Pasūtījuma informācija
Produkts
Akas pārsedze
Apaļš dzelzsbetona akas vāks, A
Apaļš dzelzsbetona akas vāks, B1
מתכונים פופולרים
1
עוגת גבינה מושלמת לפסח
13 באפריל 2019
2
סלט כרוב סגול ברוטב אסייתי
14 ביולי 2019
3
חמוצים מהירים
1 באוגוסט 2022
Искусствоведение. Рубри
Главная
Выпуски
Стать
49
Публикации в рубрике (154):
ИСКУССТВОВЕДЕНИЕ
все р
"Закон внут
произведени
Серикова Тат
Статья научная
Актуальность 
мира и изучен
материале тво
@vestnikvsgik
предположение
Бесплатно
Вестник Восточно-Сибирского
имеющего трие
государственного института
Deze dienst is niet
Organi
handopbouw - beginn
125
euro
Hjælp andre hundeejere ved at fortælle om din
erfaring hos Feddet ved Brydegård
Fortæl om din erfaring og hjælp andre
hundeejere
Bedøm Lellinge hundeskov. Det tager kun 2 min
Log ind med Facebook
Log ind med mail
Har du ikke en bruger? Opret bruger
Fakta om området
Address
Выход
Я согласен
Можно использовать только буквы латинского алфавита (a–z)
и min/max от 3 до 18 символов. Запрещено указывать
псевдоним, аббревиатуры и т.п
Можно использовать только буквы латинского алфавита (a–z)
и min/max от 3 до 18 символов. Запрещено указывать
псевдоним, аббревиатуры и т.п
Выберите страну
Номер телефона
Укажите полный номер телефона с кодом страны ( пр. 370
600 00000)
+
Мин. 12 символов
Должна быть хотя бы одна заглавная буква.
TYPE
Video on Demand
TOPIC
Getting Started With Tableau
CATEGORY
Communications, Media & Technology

###

§ Exercise objective
Above this instruction are the records; retype exactly the lines from the one containing "мира и изучен" up to and including the one containing "erfaring hos Feddet ved Brydegård".

§ Expected answer
мира и изучен
материале тво
@vestnikvsgik
предположение
Бесплатно
Вестник Восточно-Сибирского
имеющего трие
государственного института
Deze dienst is niet
Organi
handopbouw - beginn
125
euro
Hjælp andre hundeejere ved at fortælle om din
erfaring hos Feddet ved Brydegård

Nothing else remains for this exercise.